Instruction
After locating the line with "Доставка электроники из Китая" in the data that follows, return it and every later line exactly, up to and including the line with "进入 screen 以后，任何命令都不受 ssh 断开的影响。-S 后面".

**** Recorded data

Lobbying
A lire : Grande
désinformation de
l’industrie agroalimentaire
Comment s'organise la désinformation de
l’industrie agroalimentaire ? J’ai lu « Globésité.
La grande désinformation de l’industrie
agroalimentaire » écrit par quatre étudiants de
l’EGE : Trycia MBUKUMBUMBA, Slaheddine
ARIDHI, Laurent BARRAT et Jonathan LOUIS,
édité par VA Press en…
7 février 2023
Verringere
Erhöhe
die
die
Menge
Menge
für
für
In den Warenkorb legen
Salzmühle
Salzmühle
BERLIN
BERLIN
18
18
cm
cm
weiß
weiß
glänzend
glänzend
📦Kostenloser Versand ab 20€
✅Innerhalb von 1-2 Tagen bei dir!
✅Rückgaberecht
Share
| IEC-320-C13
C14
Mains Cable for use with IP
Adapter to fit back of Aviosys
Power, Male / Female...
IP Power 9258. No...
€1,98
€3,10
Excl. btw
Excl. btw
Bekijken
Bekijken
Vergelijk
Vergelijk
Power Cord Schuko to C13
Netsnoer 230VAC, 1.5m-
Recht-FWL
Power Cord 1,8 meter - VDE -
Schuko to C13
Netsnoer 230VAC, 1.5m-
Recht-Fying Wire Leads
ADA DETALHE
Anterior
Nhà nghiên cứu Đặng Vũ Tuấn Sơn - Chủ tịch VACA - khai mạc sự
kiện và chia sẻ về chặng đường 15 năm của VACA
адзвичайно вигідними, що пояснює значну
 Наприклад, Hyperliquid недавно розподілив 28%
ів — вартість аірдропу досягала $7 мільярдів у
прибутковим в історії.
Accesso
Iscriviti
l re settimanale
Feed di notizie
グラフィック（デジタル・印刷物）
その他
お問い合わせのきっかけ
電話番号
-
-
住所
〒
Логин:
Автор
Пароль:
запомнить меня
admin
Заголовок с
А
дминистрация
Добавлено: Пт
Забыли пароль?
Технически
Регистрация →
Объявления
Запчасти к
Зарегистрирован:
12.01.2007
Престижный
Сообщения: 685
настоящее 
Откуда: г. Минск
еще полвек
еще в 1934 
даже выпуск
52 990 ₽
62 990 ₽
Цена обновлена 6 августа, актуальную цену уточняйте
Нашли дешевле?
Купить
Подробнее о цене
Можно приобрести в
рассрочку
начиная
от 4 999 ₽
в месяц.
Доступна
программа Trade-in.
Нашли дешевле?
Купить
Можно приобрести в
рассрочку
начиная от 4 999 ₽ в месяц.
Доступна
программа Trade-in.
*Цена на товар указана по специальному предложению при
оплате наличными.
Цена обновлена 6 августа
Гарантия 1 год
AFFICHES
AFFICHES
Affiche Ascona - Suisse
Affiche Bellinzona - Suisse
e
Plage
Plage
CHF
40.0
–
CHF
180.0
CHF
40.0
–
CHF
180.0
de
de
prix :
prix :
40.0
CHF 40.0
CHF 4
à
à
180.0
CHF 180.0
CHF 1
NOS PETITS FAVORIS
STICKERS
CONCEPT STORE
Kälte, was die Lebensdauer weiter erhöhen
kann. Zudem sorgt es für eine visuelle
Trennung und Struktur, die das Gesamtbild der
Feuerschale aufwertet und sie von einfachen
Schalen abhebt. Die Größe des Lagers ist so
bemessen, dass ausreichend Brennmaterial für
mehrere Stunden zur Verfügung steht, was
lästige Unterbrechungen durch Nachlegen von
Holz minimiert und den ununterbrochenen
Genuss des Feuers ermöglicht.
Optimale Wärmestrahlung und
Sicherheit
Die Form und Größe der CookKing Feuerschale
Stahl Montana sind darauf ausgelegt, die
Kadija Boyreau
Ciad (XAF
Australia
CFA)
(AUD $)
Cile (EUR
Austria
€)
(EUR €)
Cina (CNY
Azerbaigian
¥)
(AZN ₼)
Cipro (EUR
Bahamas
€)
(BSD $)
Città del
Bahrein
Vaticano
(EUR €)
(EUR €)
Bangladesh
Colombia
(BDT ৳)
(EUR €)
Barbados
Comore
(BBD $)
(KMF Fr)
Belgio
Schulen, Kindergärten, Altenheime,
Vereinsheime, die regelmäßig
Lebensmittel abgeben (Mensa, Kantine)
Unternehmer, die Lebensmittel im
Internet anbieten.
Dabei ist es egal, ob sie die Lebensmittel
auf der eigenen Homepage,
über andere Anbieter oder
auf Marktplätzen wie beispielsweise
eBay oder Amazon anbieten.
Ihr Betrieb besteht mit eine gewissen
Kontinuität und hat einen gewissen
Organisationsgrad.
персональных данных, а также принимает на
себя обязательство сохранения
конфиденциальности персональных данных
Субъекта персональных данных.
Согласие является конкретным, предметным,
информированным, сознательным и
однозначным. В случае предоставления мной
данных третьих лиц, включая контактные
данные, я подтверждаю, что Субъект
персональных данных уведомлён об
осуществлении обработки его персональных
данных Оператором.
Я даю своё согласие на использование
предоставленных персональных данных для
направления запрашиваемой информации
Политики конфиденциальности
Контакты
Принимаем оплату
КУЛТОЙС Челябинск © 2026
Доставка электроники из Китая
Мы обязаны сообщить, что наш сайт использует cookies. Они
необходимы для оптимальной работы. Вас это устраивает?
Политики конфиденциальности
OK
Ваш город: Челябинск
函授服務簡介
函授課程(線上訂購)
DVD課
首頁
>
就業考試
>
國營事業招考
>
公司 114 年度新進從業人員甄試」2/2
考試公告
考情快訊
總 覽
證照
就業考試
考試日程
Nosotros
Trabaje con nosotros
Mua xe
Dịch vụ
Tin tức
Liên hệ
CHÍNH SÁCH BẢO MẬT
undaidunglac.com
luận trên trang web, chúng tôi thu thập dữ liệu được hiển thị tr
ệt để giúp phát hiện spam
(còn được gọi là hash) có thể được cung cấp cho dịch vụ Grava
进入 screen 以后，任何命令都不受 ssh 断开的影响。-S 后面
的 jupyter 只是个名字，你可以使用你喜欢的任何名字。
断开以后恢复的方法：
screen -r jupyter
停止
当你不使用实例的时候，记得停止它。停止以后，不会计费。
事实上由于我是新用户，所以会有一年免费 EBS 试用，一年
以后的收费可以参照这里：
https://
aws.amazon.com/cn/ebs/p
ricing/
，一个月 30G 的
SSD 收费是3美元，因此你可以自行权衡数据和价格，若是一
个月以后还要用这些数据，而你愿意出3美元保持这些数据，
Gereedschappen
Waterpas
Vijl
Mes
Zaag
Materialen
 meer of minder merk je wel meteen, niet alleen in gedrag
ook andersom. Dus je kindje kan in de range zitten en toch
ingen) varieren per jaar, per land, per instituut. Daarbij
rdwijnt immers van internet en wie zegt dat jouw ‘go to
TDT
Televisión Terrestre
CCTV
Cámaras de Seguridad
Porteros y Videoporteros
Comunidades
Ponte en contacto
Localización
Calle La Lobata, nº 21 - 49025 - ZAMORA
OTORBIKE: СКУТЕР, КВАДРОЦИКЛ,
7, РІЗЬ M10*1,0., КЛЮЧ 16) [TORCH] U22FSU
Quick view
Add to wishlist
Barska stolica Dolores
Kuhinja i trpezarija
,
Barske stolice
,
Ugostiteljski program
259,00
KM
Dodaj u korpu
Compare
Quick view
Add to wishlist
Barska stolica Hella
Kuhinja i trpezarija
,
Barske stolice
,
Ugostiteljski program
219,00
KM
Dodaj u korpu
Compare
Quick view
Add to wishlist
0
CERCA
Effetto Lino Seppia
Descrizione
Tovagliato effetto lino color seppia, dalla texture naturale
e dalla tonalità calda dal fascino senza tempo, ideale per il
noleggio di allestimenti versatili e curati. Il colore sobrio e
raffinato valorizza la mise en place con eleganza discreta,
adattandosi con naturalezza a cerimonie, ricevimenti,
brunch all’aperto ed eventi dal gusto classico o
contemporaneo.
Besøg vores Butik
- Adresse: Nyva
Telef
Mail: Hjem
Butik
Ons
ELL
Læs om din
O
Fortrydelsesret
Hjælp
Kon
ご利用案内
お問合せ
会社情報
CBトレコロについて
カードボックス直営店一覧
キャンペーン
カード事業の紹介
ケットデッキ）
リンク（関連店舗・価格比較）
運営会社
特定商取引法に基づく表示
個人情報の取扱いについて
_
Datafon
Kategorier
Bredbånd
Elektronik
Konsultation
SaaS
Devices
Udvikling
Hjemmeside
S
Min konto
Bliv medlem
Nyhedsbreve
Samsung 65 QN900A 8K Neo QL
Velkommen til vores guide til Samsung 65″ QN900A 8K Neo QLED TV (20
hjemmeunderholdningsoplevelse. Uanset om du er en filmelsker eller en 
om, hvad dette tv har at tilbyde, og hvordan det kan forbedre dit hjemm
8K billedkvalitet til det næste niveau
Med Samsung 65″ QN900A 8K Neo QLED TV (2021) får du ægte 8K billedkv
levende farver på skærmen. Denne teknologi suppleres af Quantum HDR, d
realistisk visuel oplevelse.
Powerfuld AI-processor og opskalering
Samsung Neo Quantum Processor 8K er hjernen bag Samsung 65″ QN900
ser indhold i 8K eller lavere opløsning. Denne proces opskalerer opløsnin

********

Result of the task
Доставка электроники из Китая
Мы обязаны сообщить, что наш сайт использует cookies. Они
необходимы для оптимальной работы. Вас это устраивает?
Политики конфиденциальности
OK
Ваш город: Челябинск
函授服務簡介
函授課程(線上訂購)
DVD課
首頁
>
就業考試
>
國營事業招考
>
公司 114 年度新進從業人員甄試」2/2
考試公告
考情快訊
總 覽
證照
就業考試
考試日程
Nosotros
Trabaje con nosotros
Mua xe
Dịch vụ
Tin tức
Liên hệ
CHÍNH SÁCH BẢO MẬT
undaidunglac.com
luận trên trang web, chúng tôi thu thập dữ liệu được hiển thị tr
ệt để giúp phát hiện spam
(còn được gọi là hash) có thể được cung cấp cho dịch vụ Grava
进入 screen 以后，任何命令都不受 ssh 断开的影响。-S 后面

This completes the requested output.